Voilà typiquement le genre d'ouvrage qui vous permettra de savoir si oui ou non vous êtes un historien.
Si vous ne l'êtes pas, vous vous lasserez de ce livre qui ressasse les mêmes passages du procès d'un meunier du Frioul tenant des propos hérétiques, et vous passerez un mauvais moment en vous disant que c'est de l'enc*lage de mouches. Si vous êtes historien, vous serez complètement pris par ce raisonnement qui se donne lui-même à voir, et se permet au passage de donner ses lettres de noblesse à un genre nouveau en soi : la micro-histoire.
C'est un livre qui ne se prête pas facilement à la synthèse, mais je vais essayer d'en résumer les grandes lignes.
En 1583, un meunier du village de Montereale dans le Frioul (nord-est de l'Italie) est dénoncé par le curé à l'Inquisition, qui l'interroge. Cet homme, Domenico Scandella, mais ici appelé par son surnom Menocchio, n'est pas un marginal, il est bien intégré. Il lit. Mais il soutient des thèses qui déplaisent à l'Eglise : Dieu et les anges auraient émergé du chaos comme les vers émergent d'un fromage trop fait, puis serait venu le reste de la création. L'âme mourrait en même temps que le corps, et les sacrements, ainsi que l'autorité accordée à l'Eglise, n'aurait aucune valeur face aux commandements du Christ d'aimer son prochain et de faire le bien. Enfin, la foi catholique ne serait pas plus vraie que les fois juives ou mahométanes. Et il n'y aurait rien après la mort.

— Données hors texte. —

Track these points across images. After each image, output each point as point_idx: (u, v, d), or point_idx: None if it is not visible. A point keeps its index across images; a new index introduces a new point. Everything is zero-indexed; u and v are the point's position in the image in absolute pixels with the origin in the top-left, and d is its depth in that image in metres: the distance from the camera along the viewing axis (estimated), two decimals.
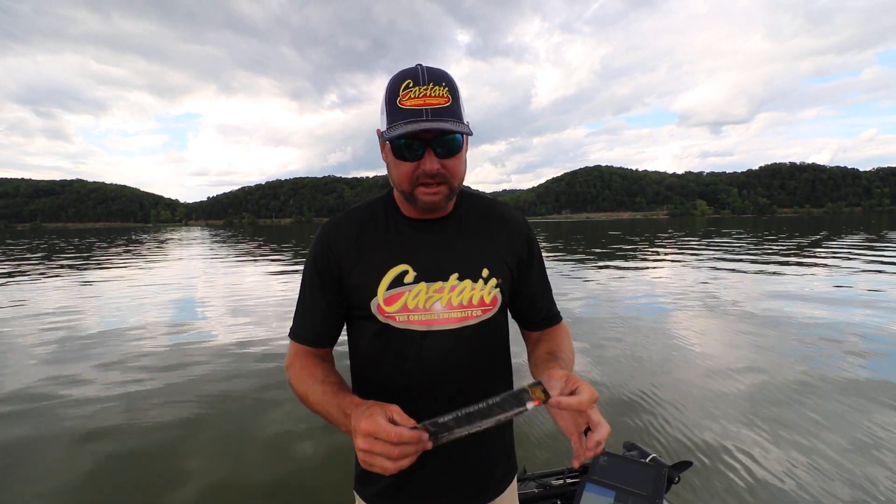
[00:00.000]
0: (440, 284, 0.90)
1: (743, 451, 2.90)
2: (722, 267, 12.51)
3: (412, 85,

Menocchio sera condamné à deux ans de prison avant de pouvoir retourner chez lui avec obligation de porter un habit le désignant comme hérétique repenti, puis il subira un dernier procès après dénonciation qui lui vaudra le bûcher.

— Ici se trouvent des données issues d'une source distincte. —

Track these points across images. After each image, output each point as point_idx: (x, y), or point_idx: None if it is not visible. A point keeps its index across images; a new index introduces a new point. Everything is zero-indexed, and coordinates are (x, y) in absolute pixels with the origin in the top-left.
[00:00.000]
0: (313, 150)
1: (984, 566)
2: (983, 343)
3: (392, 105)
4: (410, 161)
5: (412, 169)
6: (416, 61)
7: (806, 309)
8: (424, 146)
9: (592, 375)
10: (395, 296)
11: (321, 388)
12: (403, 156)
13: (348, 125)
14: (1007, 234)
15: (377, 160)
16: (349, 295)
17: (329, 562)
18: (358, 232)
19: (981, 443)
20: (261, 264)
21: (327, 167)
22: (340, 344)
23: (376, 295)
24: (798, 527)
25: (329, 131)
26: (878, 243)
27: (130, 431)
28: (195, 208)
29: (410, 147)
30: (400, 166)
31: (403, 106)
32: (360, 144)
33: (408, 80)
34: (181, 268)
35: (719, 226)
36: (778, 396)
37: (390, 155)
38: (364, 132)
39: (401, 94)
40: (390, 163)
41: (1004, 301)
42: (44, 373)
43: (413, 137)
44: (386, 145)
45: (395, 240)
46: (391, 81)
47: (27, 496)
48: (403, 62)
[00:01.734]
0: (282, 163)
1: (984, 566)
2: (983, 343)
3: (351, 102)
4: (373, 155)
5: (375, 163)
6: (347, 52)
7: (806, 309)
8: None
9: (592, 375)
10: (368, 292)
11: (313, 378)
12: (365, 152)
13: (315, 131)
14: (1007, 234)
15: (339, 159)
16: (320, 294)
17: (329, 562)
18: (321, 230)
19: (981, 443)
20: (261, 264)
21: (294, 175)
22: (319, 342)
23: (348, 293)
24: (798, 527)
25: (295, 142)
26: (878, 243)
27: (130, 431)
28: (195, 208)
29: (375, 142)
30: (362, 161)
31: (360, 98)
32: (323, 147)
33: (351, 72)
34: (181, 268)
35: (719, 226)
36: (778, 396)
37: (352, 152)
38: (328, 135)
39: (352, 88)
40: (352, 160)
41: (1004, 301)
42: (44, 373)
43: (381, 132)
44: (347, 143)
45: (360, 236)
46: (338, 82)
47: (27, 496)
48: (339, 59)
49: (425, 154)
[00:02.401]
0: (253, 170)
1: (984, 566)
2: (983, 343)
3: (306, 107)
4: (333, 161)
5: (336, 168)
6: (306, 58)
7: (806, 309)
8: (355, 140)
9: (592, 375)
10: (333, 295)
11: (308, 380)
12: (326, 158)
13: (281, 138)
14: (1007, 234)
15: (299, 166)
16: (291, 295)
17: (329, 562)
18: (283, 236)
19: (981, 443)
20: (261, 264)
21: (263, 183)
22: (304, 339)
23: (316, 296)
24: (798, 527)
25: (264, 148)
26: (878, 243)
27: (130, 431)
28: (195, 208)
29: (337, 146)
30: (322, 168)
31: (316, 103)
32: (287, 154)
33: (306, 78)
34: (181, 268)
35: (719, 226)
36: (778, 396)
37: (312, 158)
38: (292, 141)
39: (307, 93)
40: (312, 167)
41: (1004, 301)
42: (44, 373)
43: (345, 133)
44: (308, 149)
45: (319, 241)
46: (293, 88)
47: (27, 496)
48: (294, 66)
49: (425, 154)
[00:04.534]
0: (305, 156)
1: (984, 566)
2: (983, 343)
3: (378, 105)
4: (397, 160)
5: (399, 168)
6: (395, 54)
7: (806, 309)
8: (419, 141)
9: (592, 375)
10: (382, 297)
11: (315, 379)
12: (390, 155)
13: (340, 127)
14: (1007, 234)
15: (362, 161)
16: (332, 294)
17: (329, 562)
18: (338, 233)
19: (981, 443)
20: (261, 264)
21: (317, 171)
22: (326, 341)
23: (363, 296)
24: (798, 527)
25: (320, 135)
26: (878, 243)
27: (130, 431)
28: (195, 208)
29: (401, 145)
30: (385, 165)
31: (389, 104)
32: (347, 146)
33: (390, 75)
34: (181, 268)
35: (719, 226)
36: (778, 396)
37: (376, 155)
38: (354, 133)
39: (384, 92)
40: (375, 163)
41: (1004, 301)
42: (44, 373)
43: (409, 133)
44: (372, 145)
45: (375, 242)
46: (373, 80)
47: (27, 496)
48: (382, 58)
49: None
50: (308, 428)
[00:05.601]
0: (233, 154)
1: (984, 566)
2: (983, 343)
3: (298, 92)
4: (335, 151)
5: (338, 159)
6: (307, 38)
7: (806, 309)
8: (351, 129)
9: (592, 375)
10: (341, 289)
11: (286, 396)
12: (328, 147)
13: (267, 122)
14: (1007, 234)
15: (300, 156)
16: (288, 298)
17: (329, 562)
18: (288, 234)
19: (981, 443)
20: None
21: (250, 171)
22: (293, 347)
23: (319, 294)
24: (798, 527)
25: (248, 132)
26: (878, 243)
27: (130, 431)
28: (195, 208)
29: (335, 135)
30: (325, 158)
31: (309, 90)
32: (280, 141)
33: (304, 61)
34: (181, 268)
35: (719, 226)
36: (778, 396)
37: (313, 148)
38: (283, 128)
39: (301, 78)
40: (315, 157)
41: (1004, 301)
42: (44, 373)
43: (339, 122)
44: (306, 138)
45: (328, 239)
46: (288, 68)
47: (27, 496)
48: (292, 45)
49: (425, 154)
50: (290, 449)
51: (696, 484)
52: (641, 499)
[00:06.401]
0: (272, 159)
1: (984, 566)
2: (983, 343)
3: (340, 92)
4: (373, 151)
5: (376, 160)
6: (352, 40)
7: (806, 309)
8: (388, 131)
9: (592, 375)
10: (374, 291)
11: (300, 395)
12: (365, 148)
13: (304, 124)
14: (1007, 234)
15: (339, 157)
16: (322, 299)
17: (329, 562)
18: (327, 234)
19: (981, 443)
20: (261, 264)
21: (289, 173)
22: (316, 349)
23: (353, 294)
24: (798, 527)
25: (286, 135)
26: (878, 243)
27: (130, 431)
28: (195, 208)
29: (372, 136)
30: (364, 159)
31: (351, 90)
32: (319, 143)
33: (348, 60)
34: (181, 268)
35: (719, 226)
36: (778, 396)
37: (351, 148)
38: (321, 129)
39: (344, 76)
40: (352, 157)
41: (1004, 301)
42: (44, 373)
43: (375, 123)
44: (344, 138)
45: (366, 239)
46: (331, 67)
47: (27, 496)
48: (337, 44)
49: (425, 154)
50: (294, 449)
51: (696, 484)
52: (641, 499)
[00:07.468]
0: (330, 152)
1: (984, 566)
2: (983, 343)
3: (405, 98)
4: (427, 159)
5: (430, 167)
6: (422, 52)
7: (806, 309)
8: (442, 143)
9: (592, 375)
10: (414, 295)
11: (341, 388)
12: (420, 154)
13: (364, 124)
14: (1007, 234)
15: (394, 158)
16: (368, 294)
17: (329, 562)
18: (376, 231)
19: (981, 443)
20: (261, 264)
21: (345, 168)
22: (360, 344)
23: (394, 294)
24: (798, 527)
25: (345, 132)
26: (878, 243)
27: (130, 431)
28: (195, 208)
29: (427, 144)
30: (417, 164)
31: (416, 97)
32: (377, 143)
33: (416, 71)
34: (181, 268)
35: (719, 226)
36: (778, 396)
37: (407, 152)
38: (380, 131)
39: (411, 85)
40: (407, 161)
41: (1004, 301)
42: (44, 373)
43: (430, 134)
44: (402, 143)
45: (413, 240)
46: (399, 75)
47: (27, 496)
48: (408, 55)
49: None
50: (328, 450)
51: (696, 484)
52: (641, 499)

Rien de si notable, me direz-vous. Une jolie anecdote. Mais là où cet ouvrage devient passionnant, c'est que Menocchio est un homme du peuple, mais un homme qui lit. Et il défend ses convictions en citant les ouvrages. Des ouvrages dont plus de la moitié lui ont été prêtés, ce qui donne un aperçu rare de la diffusion de la lecture à cette époque où un siècle d''imprimerie a démocratisé le savoir.
Mais ce n'est pas tout, et c'est là que Ginzburg est vraiment brillant. Menocchio n'est pas le produit de ses lectures. En réalité, il a souvent déformé, interprété tendancieusement, voire compris de travers les ouvrages qui lui permettent de se former sa cosmogonie fromagère. Des voyages de Jean de Mandeville, il a tiré la relativité des savoirs. Mais concernant les ouvrages religieux qu'il invoque, il les tire systématiquement dans le sens d'une remise en cause de l'Eglise qui profite des pauvres, appelant à une utopie paysanne égalitaire.
Et c'est de cette déformation entre les livres lus et la réappropriation qu'en a fait Menocchio que nous pouvons déduire l'existence d'une culture populaire qui autrement nous échappe.
Le génie de Ginzburg est donc, à partir d'un cas hors-norme, à la limite de l'anecdote, d'arriver à inférer des choses générales. L'auteur montre aussi sa parfaite connaissance des archives de cette région et de sa civilisation matérielle pour mettre en contexte et tirer tout le jus que l'on peut tirer de la source.
C'est au fonds un magnifique exemple d'étude critique d'archives. Ginzburg montre une recherche qui se fait en action, en revenant plusieurs fois sur tel passage pour en corriger l'interprétation à la lumière de recherches annexes qui aident à les contextualiser. Le tout avec une prudence qui évite les raccourcis faciles et privilégie le local.
Un très bel exercice intellectuel, qui est devenu à juste titre un classique. A noter deux préfaces successives (une de la première édition, une de 2011, ainsi qu'une introduction de Patrick Boucheron pas très utile mais fort agréable.